◆ Your task ◆
Search the records for the string "widget", then copy each line where it appears.

◆ Material supplied ◆
[Start of Attachment]

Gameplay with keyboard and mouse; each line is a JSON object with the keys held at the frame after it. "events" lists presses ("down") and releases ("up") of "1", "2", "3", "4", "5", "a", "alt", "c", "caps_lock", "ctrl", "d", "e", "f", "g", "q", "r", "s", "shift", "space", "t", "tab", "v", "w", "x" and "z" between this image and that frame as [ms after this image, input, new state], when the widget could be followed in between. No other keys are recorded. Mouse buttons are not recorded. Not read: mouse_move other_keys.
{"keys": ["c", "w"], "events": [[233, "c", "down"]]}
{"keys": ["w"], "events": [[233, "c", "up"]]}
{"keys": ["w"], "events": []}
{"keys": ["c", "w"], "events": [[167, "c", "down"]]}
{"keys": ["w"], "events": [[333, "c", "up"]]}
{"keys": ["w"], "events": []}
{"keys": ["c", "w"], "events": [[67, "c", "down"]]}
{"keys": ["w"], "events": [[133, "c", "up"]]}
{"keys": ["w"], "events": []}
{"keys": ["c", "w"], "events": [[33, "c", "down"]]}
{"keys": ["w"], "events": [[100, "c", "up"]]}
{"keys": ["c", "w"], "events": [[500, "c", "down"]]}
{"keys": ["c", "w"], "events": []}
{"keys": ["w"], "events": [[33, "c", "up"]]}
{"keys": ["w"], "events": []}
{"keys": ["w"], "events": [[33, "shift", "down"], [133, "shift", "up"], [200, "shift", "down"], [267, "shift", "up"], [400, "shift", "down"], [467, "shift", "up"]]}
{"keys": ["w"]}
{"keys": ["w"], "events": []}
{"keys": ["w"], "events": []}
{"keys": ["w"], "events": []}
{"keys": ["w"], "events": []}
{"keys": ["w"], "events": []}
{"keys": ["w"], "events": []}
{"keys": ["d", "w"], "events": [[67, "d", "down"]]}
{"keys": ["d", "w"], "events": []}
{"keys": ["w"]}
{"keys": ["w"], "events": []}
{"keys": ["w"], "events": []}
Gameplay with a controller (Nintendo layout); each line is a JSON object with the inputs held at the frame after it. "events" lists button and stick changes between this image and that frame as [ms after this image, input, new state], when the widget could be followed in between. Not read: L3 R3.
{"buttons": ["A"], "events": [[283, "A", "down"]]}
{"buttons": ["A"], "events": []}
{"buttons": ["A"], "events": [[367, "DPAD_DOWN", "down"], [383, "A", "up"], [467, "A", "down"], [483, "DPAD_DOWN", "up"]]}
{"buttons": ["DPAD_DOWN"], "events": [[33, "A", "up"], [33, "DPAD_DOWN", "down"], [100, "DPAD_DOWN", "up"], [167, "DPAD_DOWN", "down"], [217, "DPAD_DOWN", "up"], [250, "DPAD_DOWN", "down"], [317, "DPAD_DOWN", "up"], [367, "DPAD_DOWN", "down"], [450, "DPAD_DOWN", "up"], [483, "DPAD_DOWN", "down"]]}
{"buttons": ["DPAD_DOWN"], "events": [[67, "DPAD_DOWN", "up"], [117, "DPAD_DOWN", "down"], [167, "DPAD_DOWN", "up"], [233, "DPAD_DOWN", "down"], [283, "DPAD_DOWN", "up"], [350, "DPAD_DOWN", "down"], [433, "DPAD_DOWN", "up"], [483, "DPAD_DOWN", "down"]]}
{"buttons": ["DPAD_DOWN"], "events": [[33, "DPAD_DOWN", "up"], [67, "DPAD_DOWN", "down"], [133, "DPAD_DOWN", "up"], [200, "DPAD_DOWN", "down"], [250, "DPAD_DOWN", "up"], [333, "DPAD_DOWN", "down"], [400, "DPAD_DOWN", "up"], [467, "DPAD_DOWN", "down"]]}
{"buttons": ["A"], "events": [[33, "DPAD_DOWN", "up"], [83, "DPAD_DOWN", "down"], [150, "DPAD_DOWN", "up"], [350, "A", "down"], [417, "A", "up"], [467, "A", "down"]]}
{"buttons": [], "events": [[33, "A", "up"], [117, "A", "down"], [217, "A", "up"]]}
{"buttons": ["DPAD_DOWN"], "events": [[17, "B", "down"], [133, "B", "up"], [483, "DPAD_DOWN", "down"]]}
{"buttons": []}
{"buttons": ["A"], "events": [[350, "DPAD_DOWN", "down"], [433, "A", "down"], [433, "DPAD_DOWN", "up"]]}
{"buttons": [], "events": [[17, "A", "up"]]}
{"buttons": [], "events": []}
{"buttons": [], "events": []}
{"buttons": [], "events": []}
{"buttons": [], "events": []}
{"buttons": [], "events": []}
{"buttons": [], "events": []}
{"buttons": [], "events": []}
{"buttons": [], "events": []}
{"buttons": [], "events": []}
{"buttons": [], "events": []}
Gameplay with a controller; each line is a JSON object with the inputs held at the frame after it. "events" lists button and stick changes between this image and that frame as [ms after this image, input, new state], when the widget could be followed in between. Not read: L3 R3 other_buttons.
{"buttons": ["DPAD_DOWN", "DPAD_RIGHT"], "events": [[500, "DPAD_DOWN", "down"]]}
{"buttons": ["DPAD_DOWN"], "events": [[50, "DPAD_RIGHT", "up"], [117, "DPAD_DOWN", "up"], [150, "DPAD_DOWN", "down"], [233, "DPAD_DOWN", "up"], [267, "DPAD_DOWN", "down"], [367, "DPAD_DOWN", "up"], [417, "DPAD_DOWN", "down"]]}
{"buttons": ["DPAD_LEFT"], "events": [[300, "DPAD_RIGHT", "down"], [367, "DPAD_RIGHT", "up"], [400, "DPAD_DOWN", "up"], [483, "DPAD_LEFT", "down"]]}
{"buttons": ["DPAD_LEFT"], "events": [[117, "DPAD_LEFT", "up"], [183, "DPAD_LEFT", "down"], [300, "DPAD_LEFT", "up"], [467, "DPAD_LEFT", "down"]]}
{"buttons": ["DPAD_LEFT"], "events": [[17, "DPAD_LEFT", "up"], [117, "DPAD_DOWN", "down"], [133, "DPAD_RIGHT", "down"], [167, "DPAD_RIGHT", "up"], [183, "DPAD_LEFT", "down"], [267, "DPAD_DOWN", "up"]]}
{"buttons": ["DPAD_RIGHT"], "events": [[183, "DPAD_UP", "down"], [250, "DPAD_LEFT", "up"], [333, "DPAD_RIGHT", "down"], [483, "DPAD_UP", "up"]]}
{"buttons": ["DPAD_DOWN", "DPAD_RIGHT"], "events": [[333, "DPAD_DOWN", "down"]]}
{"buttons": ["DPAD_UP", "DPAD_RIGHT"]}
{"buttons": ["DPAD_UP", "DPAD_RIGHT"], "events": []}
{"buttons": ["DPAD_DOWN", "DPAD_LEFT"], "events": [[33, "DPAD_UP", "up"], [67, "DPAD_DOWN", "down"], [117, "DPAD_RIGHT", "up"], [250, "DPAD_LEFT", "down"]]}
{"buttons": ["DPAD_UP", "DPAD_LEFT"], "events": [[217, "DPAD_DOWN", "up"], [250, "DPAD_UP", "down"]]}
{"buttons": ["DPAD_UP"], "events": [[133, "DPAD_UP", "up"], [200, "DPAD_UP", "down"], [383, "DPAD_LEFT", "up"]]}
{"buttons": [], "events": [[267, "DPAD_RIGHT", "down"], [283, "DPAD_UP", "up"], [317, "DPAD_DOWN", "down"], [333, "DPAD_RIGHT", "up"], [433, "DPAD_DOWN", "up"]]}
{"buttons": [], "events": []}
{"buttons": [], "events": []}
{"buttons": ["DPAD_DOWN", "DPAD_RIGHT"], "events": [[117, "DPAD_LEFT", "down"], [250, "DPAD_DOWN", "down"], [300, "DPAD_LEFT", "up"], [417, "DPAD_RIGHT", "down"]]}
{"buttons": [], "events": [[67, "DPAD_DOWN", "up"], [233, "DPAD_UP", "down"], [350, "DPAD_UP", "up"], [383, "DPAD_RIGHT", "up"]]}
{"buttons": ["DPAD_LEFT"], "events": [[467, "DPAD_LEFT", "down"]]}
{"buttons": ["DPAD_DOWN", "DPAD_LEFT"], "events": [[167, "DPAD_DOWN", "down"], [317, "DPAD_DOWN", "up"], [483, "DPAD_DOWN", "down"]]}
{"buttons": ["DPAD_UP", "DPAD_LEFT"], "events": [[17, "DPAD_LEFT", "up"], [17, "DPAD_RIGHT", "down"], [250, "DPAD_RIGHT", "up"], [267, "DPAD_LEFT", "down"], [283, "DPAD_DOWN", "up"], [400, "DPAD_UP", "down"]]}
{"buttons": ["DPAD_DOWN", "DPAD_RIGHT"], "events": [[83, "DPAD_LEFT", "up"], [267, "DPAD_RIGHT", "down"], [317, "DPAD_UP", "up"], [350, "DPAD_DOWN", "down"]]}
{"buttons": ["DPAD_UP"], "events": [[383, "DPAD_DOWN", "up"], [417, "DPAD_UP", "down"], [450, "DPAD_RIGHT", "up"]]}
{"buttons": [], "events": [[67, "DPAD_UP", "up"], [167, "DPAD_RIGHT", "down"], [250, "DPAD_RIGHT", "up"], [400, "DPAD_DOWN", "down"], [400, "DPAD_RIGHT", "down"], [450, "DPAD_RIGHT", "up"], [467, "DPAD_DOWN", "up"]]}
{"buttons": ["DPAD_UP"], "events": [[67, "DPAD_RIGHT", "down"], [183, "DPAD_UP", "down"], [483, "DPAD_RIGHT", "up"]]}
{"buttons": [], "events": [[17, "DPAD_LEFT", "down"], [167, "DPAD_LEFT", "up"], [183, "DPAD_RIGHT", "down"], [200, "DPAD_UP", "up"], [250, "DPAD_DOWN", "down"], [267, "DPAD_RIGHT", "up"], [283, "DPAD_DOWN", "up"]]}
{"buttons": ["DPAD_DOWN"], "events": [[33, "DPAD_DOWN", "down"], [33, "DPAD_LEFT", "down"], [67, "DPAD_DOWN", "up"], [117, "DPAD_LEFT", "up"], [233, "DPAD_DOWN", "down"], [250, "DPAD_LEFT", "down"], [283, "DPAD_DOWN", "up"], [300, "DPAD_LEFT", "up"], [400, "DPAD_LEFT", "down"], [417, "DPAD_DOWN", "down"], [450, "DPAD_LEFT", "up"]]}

[End of Attachment]

◆ Task response ◆
Gameplay with keyboard and mouse; each line is a JSON object with the keys held at the frame after it. "events" lists presses ("down") and releases ("up") of "1", "2", "3", "4", "5", "a", "alt", "c", "caps_lock", "ctrl", "d", "e", "f", "g", "q", "r", "s", "shift", "space", "t", "tab", "v", "w", "x" and "z" between this image and that frame as [ms after this image, input, new state], when the widget could be followed in between. No other keys are recorded. Mouse buttons are not recorded. Not read: mouse_move other_keys.
Gameplay with a controller (Nintendo layout); each line is a JSON object with the inputs held at the frame after it. "events" lists button and stick changes between this image and that frame as [ms after this image, input, new state], when the widget could be followed in between. Not read: L3 R3.
Gameplay with a controller; each line is a JSON object with the inputs held at the frame after it. "events" lists button and stick changes between this image and that frame as [ms after this image, input, new state], when the widget could be followed in between. Not read: L3 R3 other_buttons.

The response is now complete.